A surgical procedure to combat a disease that hasn’t yet developed may seem extreme, but it can be the best option for patients with a BRCA mutation, said Gary Lyman, a professor in the division of medical oncology at Duke University Medical School.

“It’s the most definitive way to reduce risk,” Lyman said. “For those who don’t want to take that step, there are medications and other preventative options. Careful screening with MRI starting in the early to mid-20s can catch breast cancer in most people before it spreads throughout the body.

“But those with an 80 percent chance of developing the disease may choose not to live with that chance.”

When an oncologist suggested to Dansky that she consider preventative surgery after her mother and two aunts were diagnosed with breast cancer, she was resistant.

“I said ‘Hold on a minute!’ ” she recalls. “I still had my tonsils and appendix. I’m not the type of person who goes volunteering for surgery. Instead, I went for a mammogram to confirm that I was fine.”

After the mammogram revealed a tumor and a biopsy confirmed that it was cancer, Dansky began to soften toward the idea. But first she underwent genetic testing that confirmed the BRCA1 gene.

“Because my ancestry is Ashkenazi Jewish, I wasn’t really surprised by the results,” she said.

In the overall population, BRCA1 and 2 mutations occur in 1 in 500 people.
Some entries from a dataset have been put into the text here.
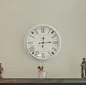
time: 12:13
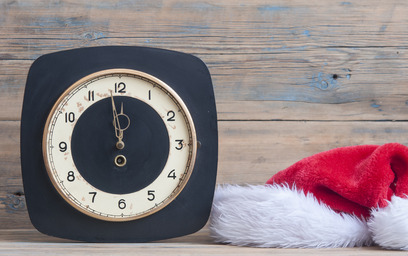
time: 11:58
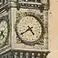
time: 4:39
For some specific groups, however, the odds are much greater, among them descendants of the Ashkenazi Jews of Eastern Europe, who have a 1 in 40 chance of having a BRCA1 mutation.
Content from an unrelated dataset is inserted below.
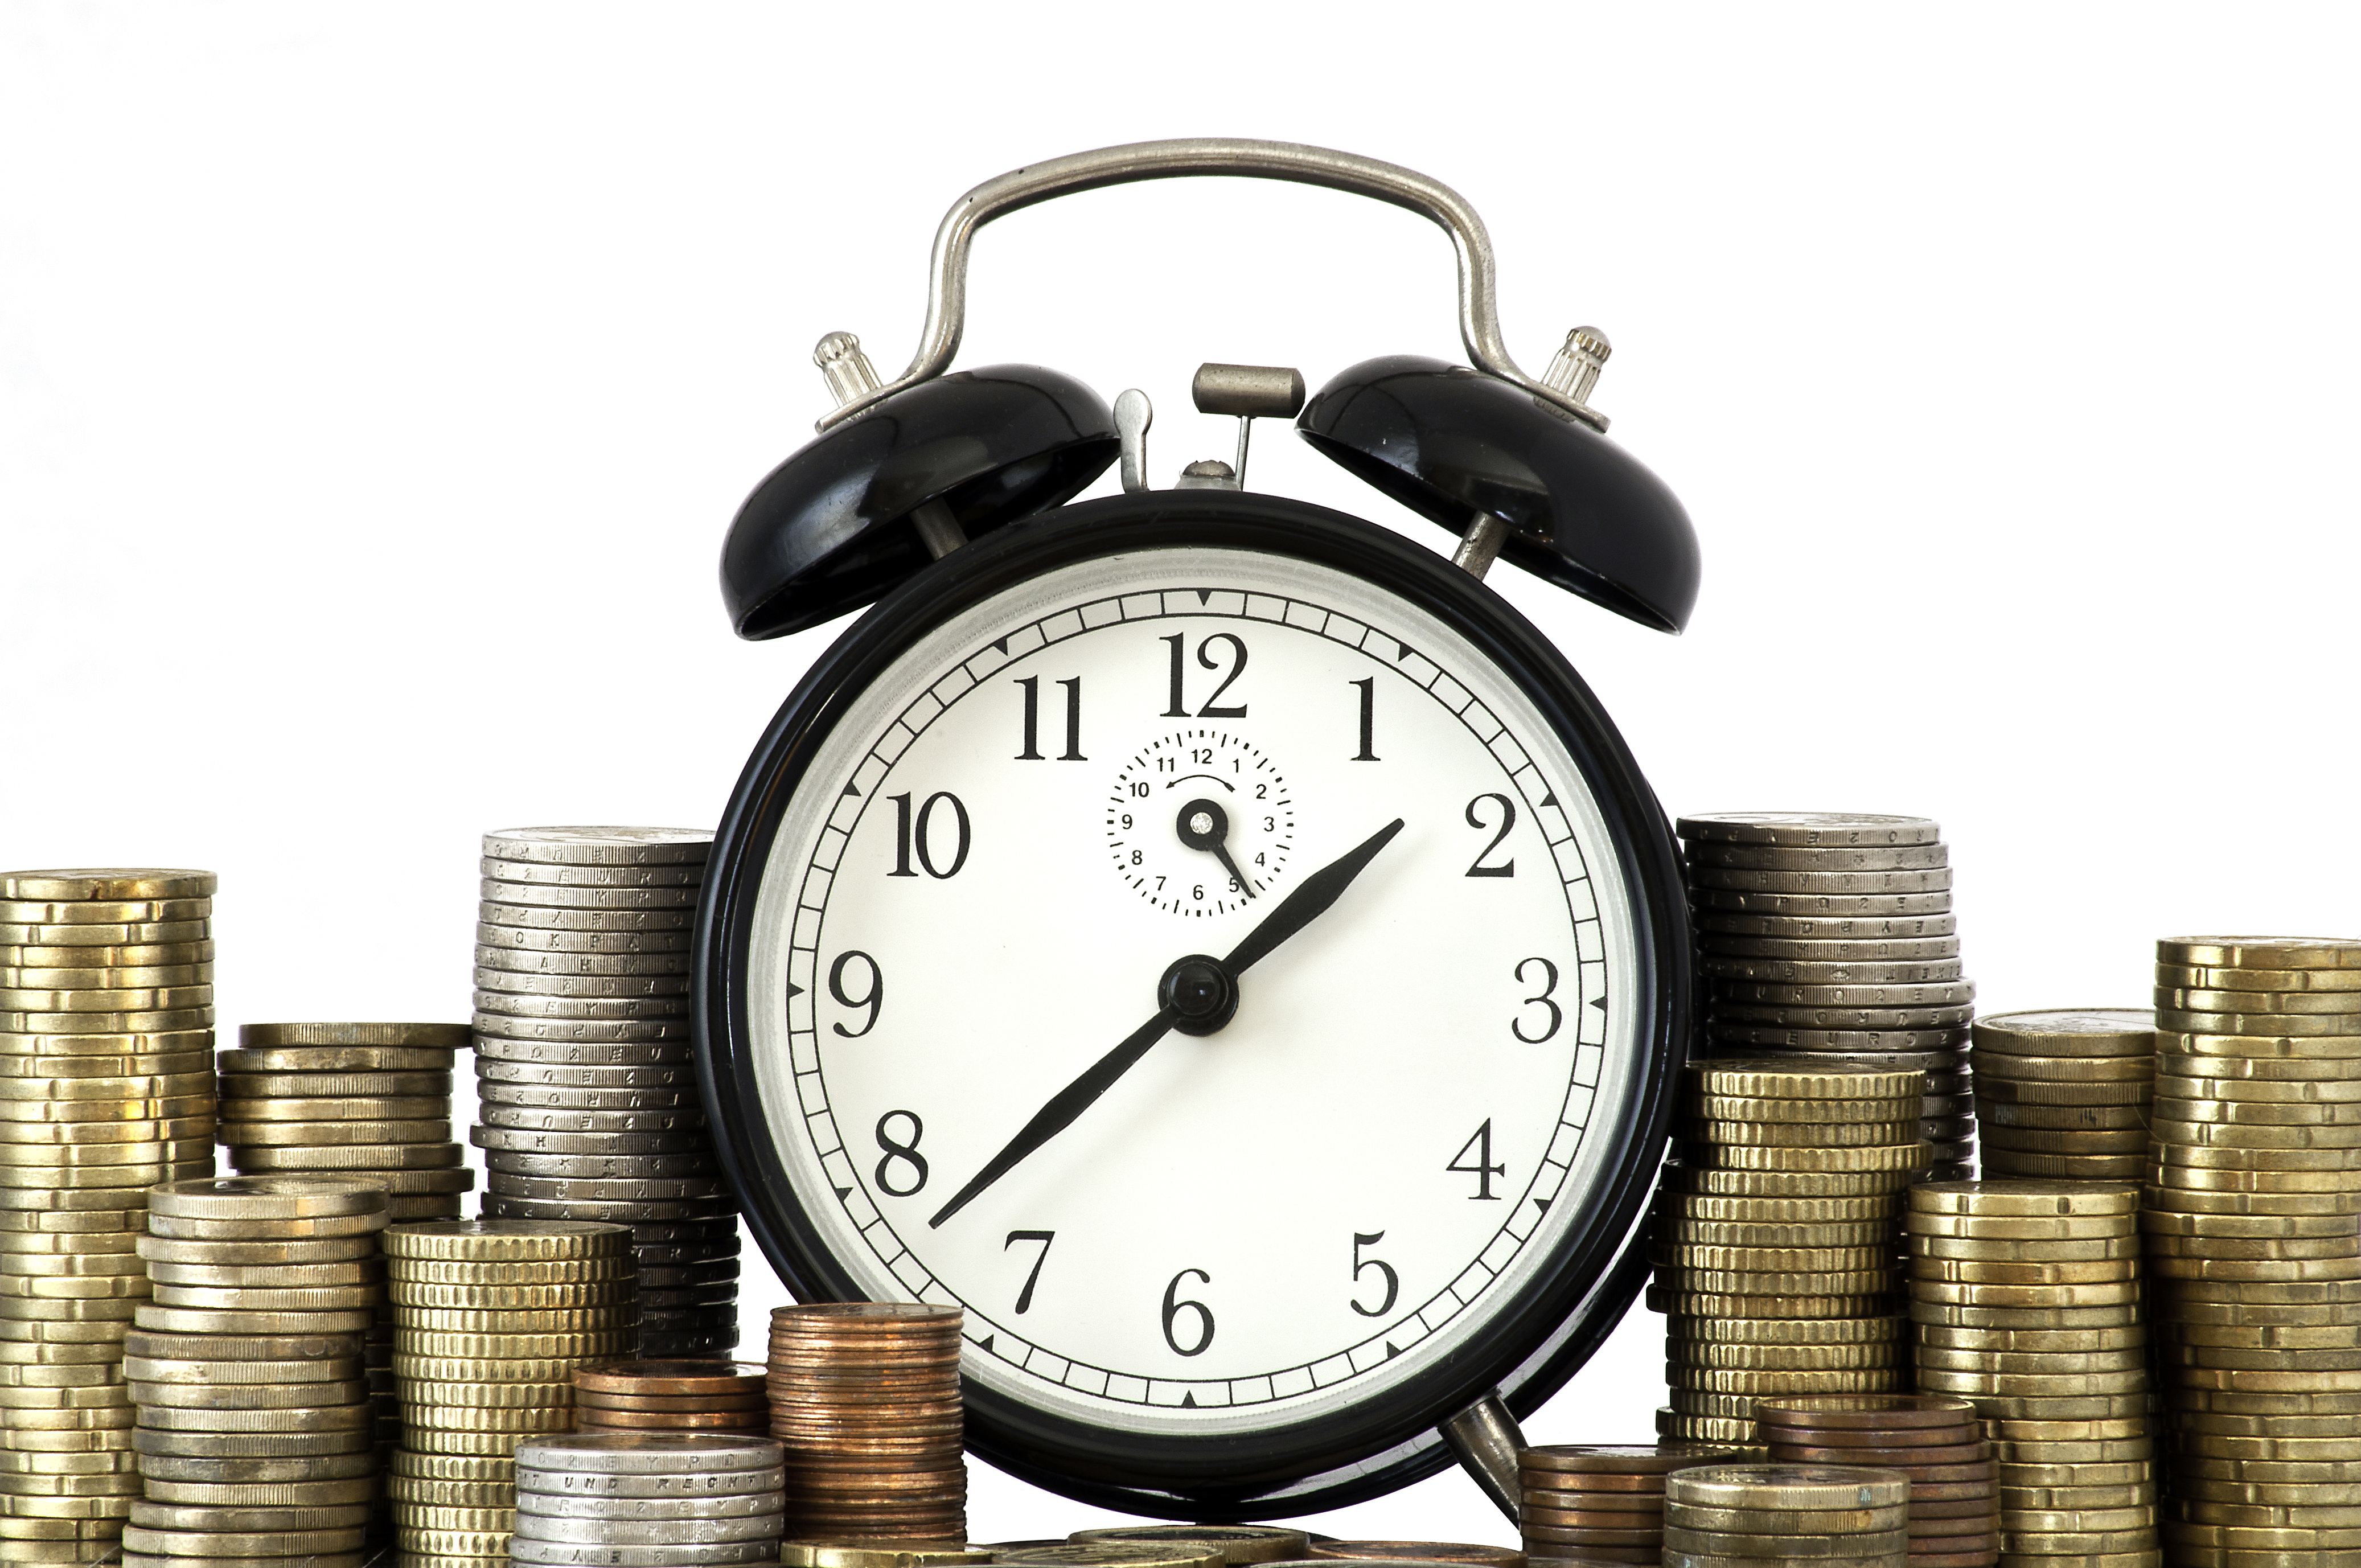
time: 1:37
Doctors estimate that Dansky, who works as a development director for a nonprofit in the Triangle, will cut her lifetime risk of breast and other types of cancer from about 80 percent to less than 10 percent by having both breasts, her ovaries and uterus removed.

Dansky said her two children, Jacob, 10, and Paige, 5, weighed heavily in her decision.

“My first thoughts when I was being diagnosed with cancer were that I don’t want to miss their growing-up years,” she said. “I don’t want to miss a minute – and I certainly don’t want to miss the rest of their lives.”

Putting things in perspective

Tests to determine BRCA mutations were developed in the mid-1990s and have been in widespread use by oncologists since the early 2000s, with other physicians joining over the past five years.

In some ways, the availability of genetic testing may be running ahead of the curve of medical practice.

“Even most general practitioners don’t have a good idea of what genetic testing can do right now,” said Lee, the genetic counselor at UNC.

And then there are issues of privacy. The federal Genetic Information Nondiscrimination Act prevents health insurance companies from denying health coverage based on genetic test results. But other areas such as employment law and life insurance coverage have not yet been addressed, said James Evans, professor of genetics and medicine at UNC.

Despite ongoing concerns, gene testing is already becoming a game changer for the practice of medicine. Certain tests will eventually make their way into routine standards for care, as mammography and colonoscopy have done over the past few decades, Evans said.

Evans and Andrew Olshan, an epidemiologist at the UNC Gillings School of Global Public Health, co-authored an article in a recent edition of Genetics in Medicine calling for more research into the best way to incorporate genetic screening into medical practice, along with public policies to maximize benefits and manage costs.

Their proposal stresses the need to target serious diseases that may be prevented, treated or cured based on genetic information. Colorectal cancer, breast cancer, hereditary heart disease, thyroid cancer and certain types of aneurysms are among them.

“The underlying concept is that people are walking around carrying mutations that dramatically predispose them to severe diseases that are entirely preventable if you know about them,” Evans said. “Right now, it’s like the canary in the coal mine. Without genetic testing, you are just waiting for someone in your family, or you, to develop one of these diseases.”